Bright, Win'e ondan hoşlandığını söylemişti ama Win'den kesin bir cevap alamamıştı. Bu olay belirsizlikler içinde yüzüyordu. Net bir cevap istiyordu.

"Bright." dedi Win.

"Efendim?"

"Bir şeyler içmek ister misin?"

Bright'ın heycanla parlayan gözleri söndü. Win'den cevap gelmesini beklemek büyük bir aptallıktı.

Win utançla ayağa kalkıp mutfağa ilerledi. Bright'ın gözleri onun ardından devrildi. Win'den çok hoşlanıyordu, onun bu hallerini de seviyordu ama sadece en azından şu anlık her şeyi net görmek istiyordu.

Win mutfakta dairler çizip birkaç dakika telaşla çırpındıktan sonra tekrar balkona giriş yaptı.

Bright, devrik gözlerini ona çevirmeden elini uzattı. Win uzanan ele şaşkınlıka bakıyordu. Bu ne alakaydı?

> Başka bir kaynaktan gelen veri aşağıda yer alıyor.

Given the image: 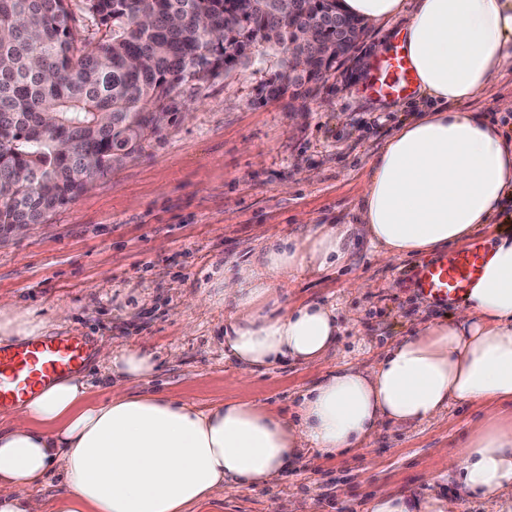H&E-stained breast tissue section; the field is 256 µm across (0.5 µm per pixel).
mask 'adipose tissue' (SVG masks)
<instances>
[{
  "instance_id": "1",
  "label": "adipose tissue",
  "mask_w": 512,
  "mask_h": 512,
  "mask_svg": "<svg viewBox=\"0 0 512 512\" xmlns=\"http://www.w3.org/2000/svg\"><path fill=\"white\" fill-rule=\"evenodd\" d=\"M368 22L410 17L401 43L430 108L402 123L371 164L356 225L323 224L270 243L261 260L224 276V354L243 374L298 362L320 367L340 327L333 307L266 312L278 276L346 261L353 230L389 260L465 241L512 198V135L460 103L512 64V0H341ZM110 394L85 375L54 380L0 426V512H42L31 496L60 482L56 512H187L224 485H263L310 448L340 458L383 423L410 426L453 404L512 401V232L498 230L480 278L454 315L418 325L377 364L336 366L302 394L295 419L253 402L206 409L132 395L156 362L137 346L103 347ZM463 490L512 512V422L485 418L448 459ZM451 496L382 490L369 512H457Z\"/></svg>"
}]
</instances>
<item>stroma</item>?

Bright eli bir süre havada kaldıktan sonra sinirle soludu ve kafasını Win'e çevirdi: "İçeceğimi ve-"

Ağzı yarım şekilde açıldığında, Win'in gülümsesi rezilliğiyle beraber büyüdü.

"İçecek getirmeye gitmemiş miydin?"

"Onu unuttum." dedi Win.

Çünkü derdi içecek değildi. Bright'a cevap vermemek için tüymüştü.

"Her neyse." dedi Bright. Düşen morali daha fazla düşmüştü. Win'in ondan kaçtığına inanamıyordu. Gözlerini tekrar uzaklara çevirdi. Konuşmak istemiyordu ve öyle de oldu. Aralarında ölümcül sessizlik oluşmuştu.

Bu sefer sessizlik Win'in içinde korkuyu oluşturmuştu. Bright'ın moralinin bozulduğunu anlamıştı ve sebebinin kendisi olduğunu da biliyordu.

Gözlerini Bright'ın yüzünde gezdirdi. Her noktasını dakikalarca seyretti. Kalbi pır pır ediyordu. Günlerce böyle durup bu genci izleyebilirdi ama önce onun yüzünde eksik olan şeyi getirmeliydi; gülümsemesi.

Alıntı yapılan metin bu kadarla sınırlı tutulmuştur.